Open msdobrescu opened 5 years ago
It seems the uchardet has an improved detection, so it must be imported into this project.
Do you mean the Mozilla Universal Charset Detector.? Too bad this is a refactor of a port, reporting could be a lot of work
Possibly, but it's almost unusable in my case. And there is no port of uchardet, which is now freedesktop's. Look here: https://gitlab.freedesktop.org/uchardet/uchardet. Worth adding more to it, too bad it is a bit too hardcoded.
Would you accept some new languages ported from the uchardet project?
Now, v2.3.0
Detected encoding iso-8859-1 with confidence 0.47388184.
From Status Log:
SBCS 0.47388184: [iso-8859-1] SBCS: 0.4738818 [iso-8859-1]
SBCS 0.47388184: [iso-8859-4] SBCS: 0.4738818 [iso-8859-4]
SBCS 0.47388184: [iso-8859-9] SBCS: 0.4738818 [iso-8859-9]
SBCS 0.47388184: [iso-8859-13] SBCS: 0.4738818 [iso-8859-13]
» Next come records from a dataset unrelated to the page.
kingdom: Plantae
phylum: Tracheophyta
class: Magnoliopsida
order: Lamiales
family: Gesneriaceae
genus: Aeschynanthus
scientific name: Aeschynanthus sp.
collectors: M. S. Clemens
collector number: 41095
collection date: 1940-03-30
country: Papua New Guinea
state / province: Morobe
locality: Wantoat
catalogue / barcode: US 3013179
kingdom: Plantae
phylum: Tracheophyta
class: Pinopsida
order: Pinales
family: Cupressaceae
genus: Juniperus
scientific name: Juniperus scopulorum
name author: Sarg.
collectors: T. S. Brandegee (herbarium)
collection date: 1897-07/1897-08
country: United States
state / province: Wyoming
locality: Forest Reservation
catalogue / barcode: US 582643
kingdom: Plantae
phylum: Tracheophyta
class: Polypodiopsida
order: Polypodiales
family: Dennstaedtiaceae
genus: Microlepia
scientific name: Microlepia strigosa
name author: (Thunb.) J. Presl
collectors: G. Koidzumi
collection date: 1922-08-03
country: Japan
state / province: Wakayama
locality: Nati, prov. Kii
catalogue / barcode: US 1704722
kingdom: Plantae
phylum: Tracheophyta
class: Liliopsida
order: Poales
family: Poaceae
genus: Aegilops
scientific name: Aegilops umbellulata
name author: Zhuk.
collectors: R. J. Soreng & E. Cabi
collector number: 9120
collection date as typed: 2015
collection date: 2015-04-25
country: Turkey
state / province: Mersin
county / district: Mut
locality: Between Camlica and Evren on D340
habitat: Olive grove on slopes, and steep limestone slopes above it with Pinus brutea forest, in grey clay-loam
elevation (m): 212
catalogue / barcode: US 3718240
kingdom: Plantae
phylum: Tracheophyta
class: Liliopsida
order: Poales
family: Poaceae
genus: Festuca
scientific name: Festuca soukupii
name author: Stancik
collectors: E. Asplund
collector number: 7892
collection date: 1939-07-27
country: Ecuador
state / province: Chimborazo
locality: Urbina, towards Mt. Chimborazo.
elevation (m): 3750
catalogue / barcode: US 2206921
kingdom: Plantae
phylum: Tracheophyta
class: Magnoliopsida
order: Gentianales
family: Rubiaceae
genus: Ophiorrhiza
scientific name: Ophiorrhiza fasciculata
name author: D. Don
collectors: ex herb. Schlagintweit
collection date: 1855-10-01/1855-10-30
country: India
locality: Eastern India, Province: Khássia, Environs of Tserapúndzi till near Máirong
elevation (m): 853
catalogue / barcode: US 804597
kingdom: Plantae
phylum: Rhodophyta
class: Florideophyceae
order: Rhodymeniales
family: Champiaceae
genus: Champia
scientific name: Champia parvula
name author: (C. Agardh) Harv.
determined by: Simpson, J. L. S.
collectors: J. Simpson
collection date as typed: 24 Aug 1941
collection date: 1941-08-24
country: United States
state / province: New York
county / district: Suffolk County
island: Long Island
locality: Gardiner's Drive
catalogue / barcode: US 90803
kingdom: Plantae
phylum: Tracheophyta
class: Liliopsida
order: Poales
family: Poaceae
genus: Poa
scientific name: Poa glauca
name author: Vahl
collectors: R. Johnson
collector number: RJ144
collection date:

SBCS 0.47388184: [iso-8859-15] SBCS: 0.4738818 [iso-8859-15]
SBCS 0.47388184: [windows-1252] SBCS: 0.4738818 [windows-1252]
This is consistent with the Finnish model: https://github.com/CharsetDetector/UTF-unknown/blob/d52af8ddb903a4b72d18a564473069e323818b82/src/Core/Probers/SBCSGroupProber.cs#L197-L203
Now the problem is the same as in #77
Hello, I try to identify the encoding of a file that should be windows-1252, but it finds a better match for windows-1255. my.txt It contains, for instance, C5, which is Å, but the file is identified as windows-1255, which does not contain it at all.